To-do item
The needed output is the run of lines below from the one containing "Обслуживание грилей" through the one containing "Pour Yamaha IT 250 465 198", copied exactly and free of pictures.

Dataset extract
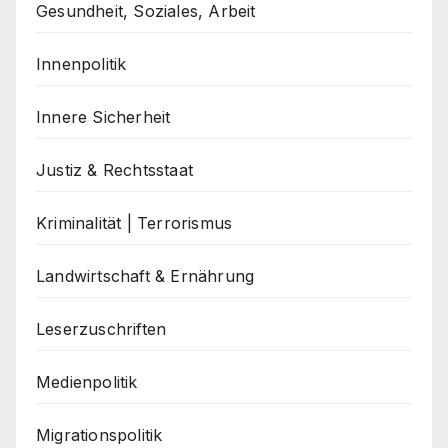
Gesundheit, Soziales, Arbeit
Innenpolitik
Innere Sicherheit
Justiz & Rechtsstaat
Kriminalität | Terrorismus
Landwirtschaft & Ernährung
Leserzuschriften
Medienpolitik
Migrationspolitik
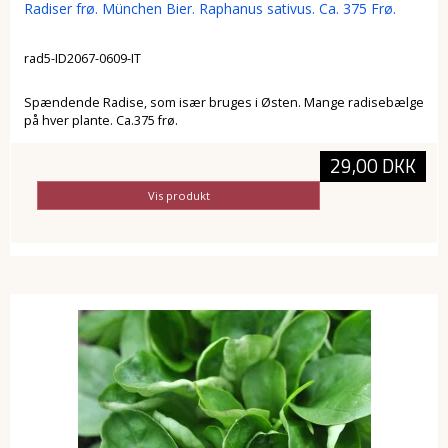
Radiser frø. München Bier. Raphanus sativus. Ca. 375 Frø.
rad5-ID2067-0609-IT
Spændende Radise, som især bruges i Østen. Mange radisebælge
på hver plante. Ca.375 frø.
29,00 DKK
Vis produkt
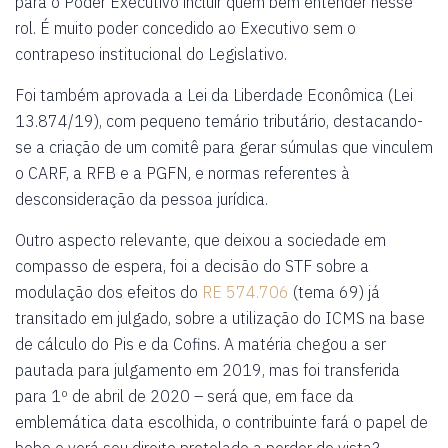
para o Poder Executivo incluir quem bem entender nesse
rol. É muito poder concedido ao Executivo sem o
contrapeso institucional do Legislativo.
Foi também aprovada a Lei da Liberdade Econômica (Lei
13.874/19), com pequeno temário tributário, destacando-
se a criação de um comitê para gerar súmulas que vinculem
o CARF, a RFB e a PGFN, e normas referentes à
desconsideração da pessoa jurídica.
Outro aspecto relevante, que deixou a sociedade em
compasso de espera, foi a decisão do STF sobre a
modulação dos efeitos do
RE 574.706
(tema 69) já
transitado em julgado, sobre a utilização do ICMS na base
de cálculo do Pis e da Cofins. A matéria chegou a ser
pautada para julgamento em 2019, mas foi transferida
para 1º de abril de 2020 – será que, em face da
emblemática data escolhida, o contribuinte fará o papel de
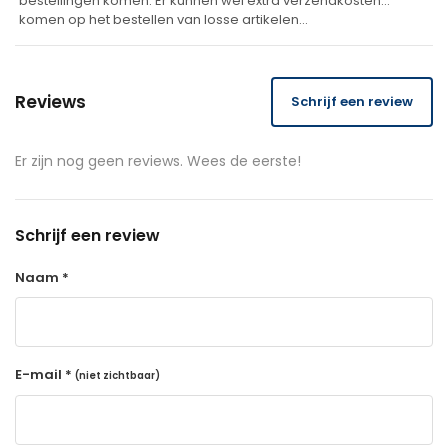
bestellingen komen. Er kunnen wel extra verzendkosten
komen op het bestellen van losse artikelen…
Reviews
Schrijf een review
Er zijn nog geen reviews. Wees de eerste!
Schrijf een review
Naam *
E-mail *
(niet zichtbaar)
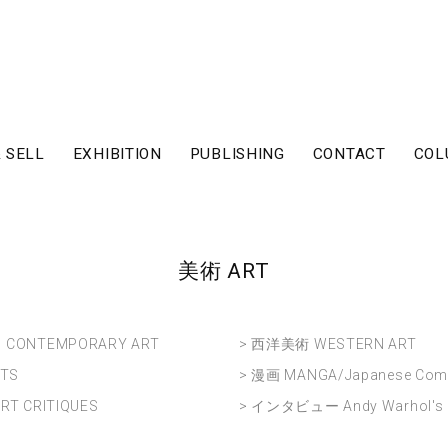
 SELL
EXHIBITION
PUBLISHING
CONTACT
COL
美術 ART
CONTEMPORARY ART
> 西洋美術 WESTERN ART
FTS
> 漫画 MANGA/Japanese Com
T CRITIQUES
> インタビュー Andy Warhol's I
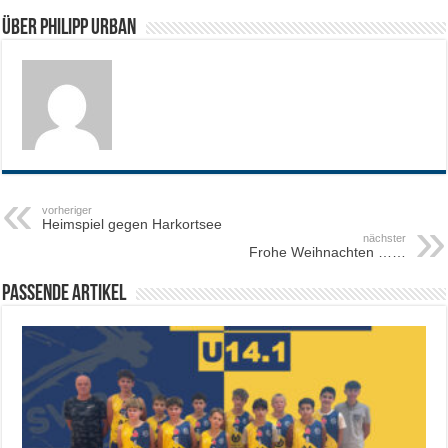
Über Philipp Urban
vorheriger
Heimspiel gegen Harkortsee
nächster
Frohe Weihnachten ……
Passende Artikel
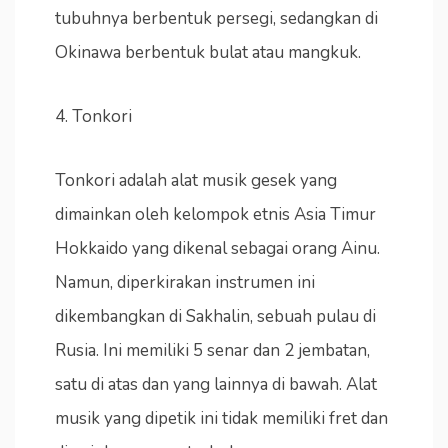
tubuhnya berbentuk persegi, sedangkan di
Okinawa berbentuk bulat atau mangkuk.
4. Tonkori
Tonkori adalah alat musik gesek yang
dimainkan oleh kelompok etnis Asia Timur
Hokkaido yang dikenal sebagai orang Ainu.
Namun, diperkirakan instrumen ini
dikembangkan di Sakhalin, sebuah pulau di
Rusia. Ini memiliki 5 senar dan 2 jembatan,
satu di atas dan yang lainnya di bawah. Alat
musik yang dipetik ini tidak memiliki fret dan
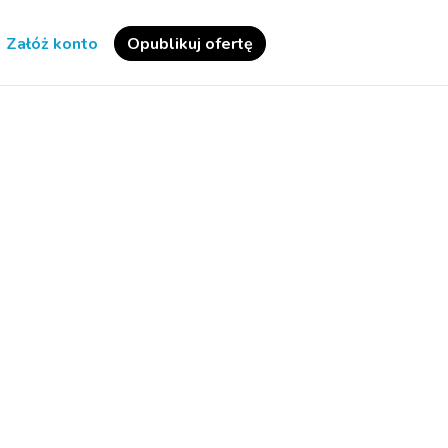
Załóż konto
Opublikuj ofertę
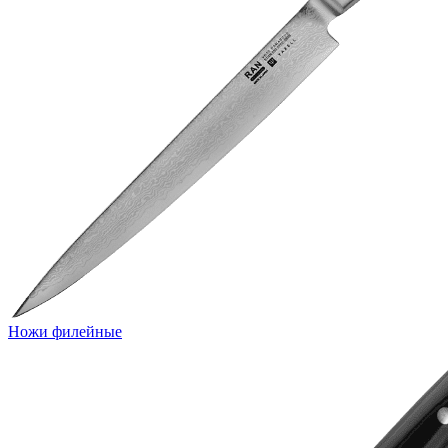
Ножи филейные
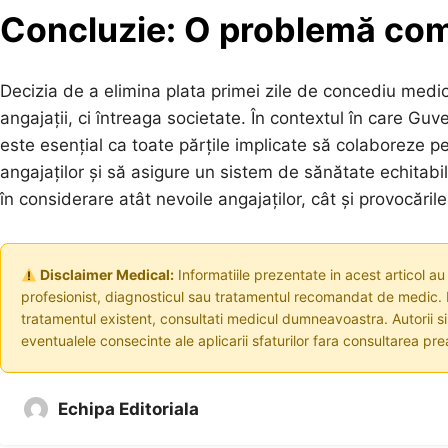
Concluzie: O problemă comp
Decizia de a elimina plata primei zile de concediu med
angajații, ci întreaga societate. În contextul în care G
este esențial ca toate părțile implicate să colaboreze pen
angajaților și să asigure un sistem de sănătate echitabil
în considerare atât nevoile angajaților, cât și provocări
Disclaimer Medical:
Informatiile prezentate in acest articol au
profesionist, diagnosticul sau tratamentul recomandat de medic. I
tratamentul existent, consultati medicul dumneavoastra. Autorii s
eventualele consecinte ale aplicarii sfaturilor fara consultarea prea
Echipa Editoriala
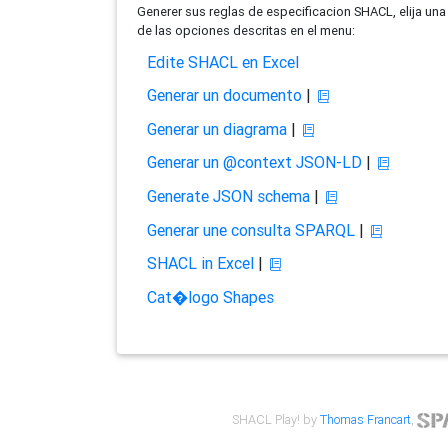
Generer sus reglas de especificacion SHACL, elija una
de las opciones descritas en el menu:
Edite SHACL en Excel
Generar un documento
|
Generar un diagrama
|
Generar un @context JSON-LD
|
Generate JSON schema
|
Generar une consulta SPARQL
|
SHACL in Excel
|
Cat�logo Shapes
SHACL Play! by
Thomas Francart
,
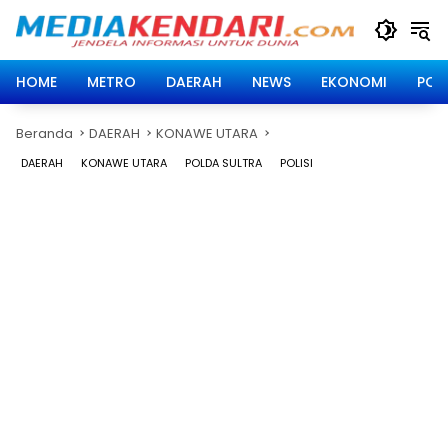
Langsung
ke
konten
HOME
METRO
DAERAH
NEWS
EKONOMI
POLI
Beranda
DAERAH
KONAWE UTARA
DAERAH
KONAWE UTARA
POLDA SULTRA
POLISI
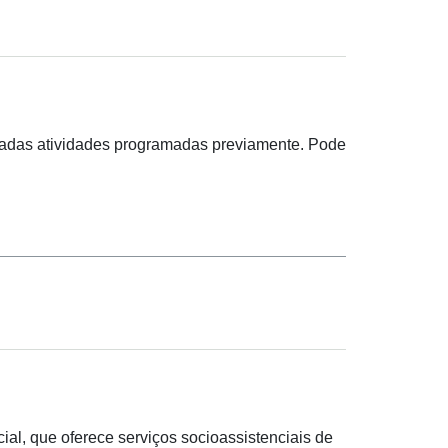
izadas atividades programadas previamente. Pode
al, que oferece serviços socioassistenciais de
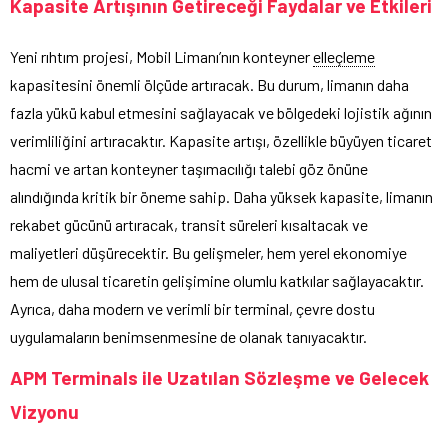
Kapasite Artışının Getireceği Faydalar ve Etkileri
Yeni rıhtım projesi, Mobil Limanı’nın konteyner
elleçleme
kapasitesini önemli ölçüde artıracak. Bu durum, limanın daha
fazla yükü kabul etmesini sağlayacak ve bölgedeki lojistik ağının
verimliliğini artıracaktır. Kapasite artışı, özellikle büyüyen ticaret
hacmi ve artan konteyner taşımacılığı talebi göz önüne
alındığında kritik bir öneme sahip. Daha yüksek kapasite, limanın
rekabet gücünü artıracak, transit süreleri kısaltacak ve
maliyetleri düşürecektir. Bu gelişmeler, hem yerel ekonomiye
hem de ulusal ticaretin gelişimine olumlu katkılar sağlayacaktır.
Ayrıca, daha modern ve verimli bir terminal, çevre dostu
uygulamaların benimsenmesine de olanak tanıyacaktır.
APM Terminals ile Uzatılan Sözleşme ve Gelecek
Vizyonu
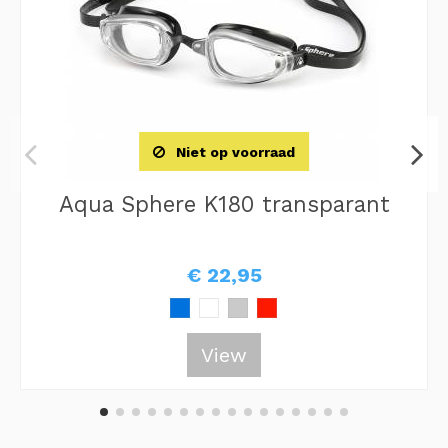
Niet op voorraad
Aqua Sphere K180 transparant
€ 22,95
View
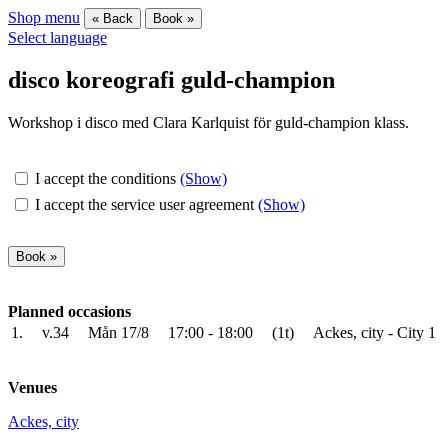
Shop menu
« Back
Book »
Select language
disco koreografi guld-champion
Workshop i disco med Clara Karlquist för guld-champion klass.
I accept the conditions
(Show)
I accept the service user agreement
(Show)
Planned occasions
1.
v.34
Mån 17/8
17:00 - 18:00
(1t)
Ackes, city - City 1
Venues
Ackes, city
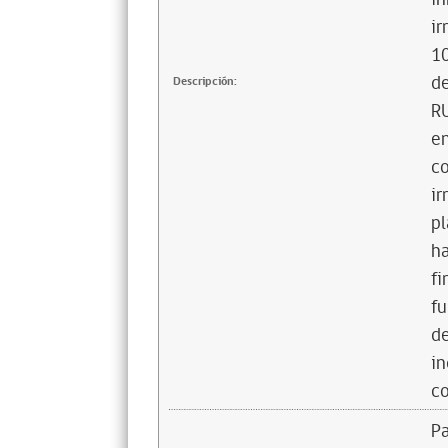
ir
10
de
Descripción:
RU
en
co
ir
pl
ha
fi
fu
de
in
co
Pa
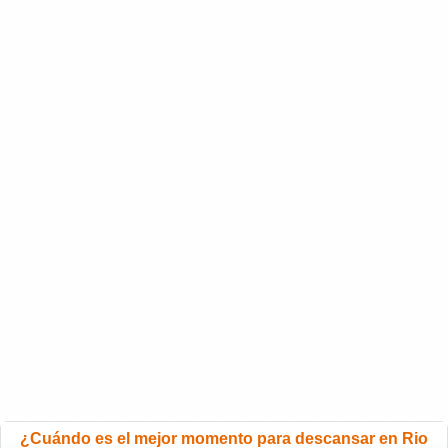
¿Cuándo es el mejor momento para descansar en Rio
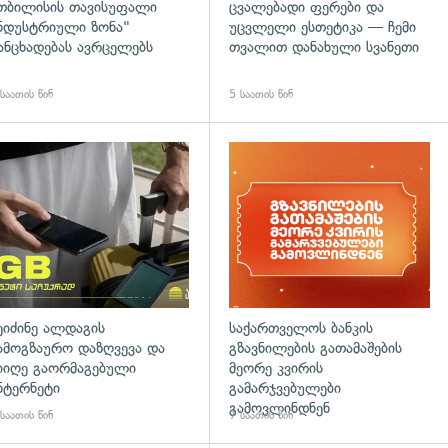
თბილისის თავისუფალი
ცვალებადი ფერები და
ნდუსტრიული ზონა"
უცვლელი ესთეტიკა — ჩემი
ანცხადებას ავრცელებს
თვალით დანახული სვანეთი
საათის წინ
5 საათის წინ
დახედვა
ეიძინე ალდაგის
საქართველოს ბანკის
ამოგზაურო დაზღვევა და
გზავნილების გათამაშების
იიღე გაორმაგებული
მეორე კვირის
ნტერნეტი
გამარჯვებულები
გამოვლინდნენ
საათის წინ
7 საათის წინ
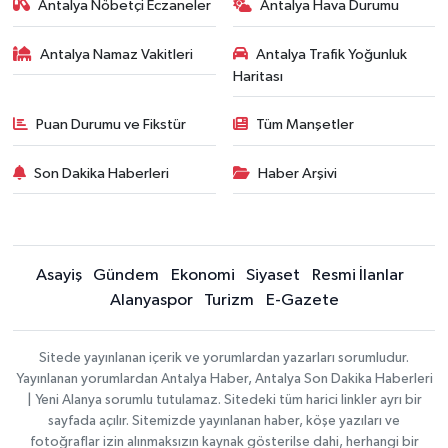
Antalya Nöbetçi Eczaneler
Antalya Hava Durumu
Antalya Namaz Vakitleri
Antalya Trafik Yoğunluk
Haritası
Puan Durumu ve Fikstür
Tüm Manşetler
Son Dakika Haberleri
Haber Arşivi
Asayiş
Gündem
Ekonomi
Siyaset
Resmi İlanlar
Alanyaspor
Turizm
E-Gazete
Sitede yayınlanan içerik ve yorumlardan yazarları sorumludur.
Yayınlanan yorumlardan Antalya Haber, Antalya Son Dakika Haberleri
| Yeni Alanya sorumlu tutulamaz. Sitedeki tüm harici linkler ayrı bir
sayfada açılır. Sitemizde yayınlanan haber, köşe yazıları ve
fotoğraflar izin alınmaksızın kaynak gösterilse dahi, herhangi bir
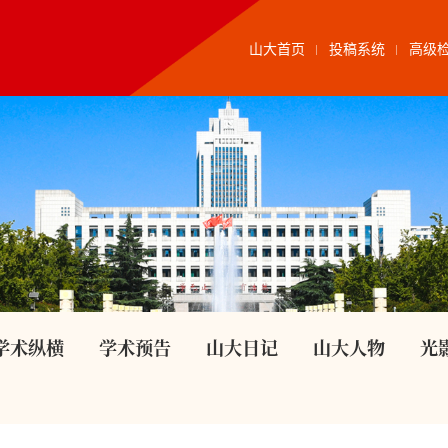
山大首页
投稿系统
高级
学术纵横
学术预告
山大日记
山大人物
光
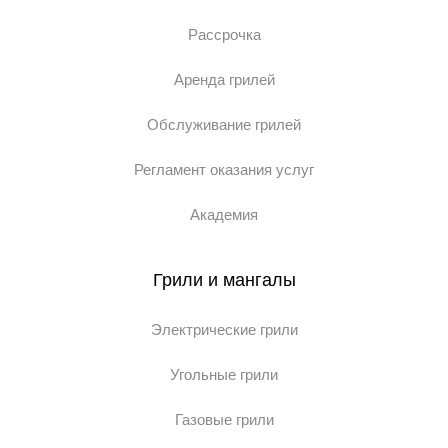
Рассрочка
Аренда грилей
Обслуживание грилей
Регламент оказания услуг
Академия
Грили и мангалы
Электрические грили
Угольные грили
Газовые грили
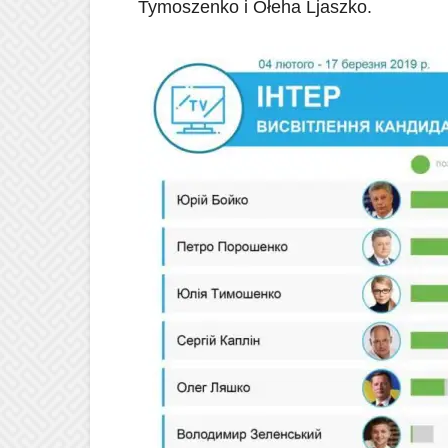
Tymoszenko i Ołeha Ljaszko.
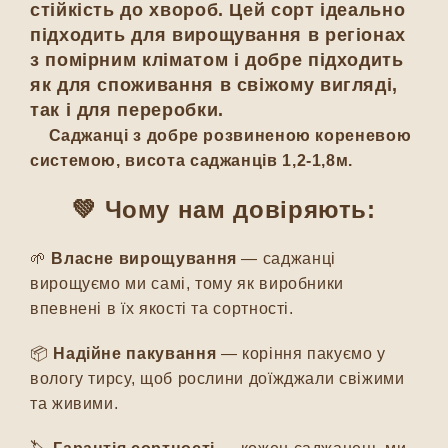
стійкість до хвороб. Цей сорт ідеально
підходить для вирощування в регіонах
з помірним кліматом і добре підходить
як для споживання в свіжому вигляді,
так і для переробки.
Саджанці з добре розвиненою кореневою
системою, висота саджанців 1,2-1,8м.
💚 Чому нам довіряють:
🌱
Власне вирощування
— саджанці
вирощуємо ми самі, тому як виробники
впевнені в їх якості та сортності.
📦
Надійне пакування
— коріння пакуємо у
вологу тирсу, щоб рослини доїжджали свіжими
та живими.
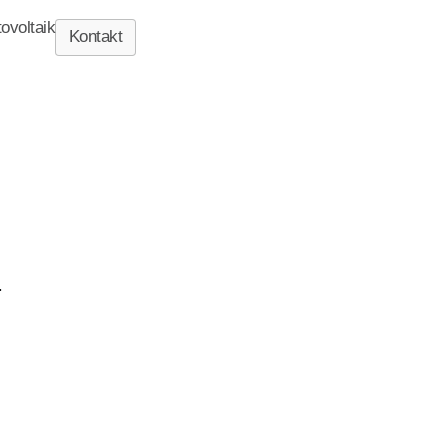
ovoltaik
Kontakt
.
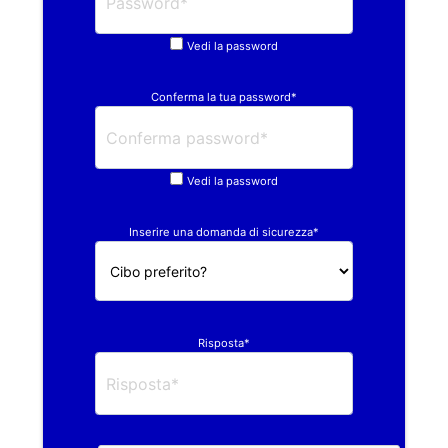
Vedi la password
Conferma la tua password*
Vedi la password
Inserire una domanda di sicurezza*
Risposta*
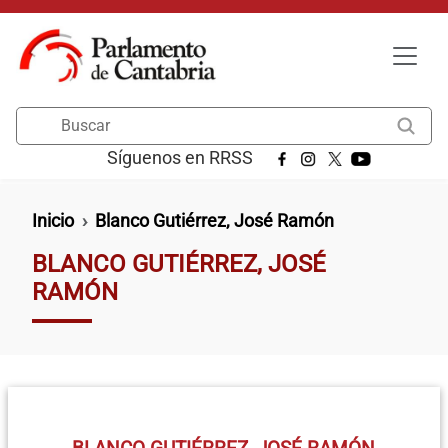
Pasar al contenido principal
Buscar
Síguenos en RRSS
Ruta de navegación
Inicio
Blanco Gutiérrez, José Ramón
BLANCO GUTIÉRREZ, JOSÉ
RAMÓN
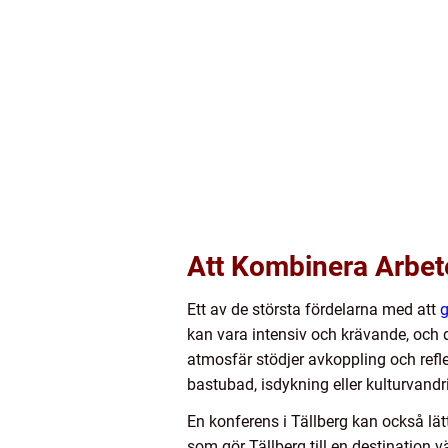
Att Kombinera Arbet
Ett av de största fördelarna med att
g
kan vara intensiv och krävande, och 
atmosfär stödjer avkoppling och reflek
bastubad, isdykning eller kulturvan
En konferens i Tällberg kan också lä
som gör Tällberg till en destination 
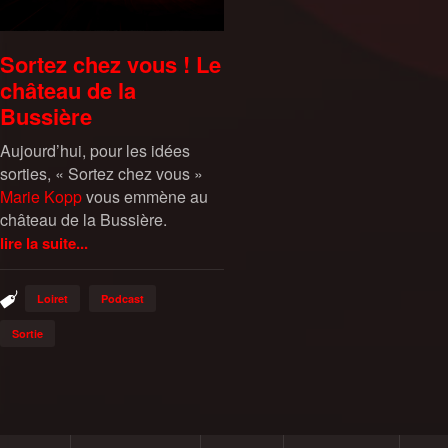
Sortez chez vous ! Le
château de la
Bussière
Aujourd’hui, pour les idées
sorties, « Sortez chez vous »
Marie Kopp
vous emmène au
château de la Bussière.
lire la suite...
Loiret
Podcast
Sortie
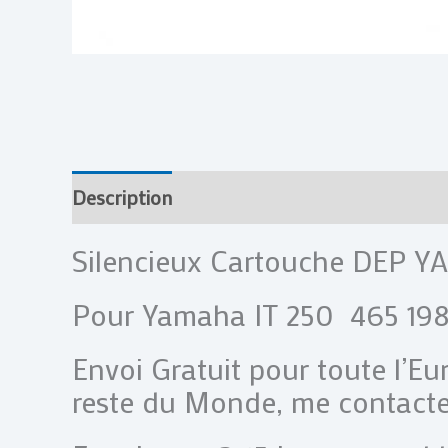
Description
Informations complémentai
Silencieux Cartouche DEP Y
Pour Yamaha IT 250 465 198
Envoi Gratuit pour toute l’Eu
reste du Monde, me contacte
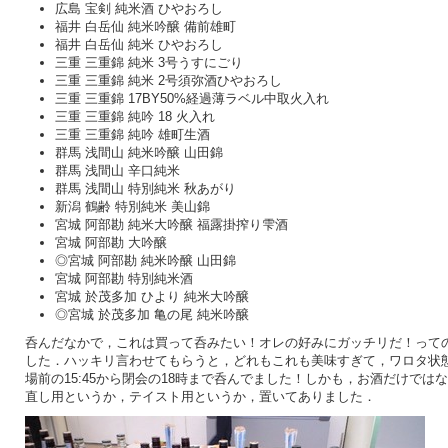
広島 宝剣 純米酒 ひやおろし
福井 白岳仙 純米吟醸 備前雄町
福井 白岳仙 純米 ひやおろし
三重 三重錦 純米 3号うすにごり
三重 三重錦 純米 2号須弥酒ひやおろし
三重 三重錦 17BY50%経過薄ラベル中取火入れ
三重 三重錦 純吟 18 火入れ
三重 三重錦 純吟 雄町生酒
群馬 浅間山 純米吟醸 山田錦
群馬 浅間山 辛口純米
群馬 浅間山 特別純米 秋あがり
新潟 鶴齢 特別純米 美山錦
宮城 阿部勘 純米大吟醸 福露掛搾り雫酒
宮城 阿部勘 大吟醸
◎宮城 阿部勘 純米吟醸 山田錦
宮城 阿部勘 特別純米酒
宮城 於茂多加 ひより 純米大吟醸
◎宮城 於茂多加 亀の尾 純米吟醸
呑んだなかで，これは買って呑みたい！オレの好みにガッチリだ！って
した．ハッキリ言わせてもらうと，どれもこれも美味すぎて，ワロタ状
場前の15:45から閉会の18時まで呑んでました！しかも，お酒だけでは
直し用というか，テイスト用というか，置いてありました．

Completed task
Обслуживание грилей
Регламент оказания услуг
Академия
Грили и мангалы
Электрические грили
Угольные грили
Газовые грили
Tymoszenko i Ołeha Ljaszko.
стійкість до хвороб. Цей сорт ідеально
підходить для вирощування в регіонах
з помірним кліматом і добре підходить
як для споживання в свіжому вигляді,
так і для переробки.
Саджанці з добре розвиненою кореневою
системою, висота саджанців 1,2-1,8м.
💚 Чому нам довіряють:
🌱
Власне вирощування
— саджанці
вирощуємо ми самі, тому як виробники
впевнені в їх якості та сортності.
📦
Надійне пакування
— коріння пакуємо у
вологу тирсу, щоб рослини доїжджали свіжими
та живими.
ovoltaik
Kontakt
.
Vedi la password
Conferma la tua password*
Vedi la password
Inserire una domanda di sicurezza*
Risposta*
Pasar al contenido principal
Buscar
Síguenos en RRSS
Ruta de navegación
Inicio
Blanco Gutiérrez, José Ramón
BLANCO GUTIÉRREZ, JOSÉ
RAMÓN
Att Kombinera Arbet
Ett av de största fördelarna med att
g
kan vara intensiv och krävande, och 
atmosfär stödjer avkoppling och reflek
bastubad, isdykning eller kulturvan
En konferens i Tällberg kan också lä
som gör Tällberg till en destination 
Sortez chez vous ! Le
château de la
Bussière
Aujourd’hui, pour les idées
sorties, « Sortez chez vous »
Marie Kopp
vous emmène au
château de la Bussière.
lire la suite...
Loiret
Podcast
Sortie
Description
Informations complémentai
Silencieux Cartouche DEP Y
Pour Yamaha IT 250 465 198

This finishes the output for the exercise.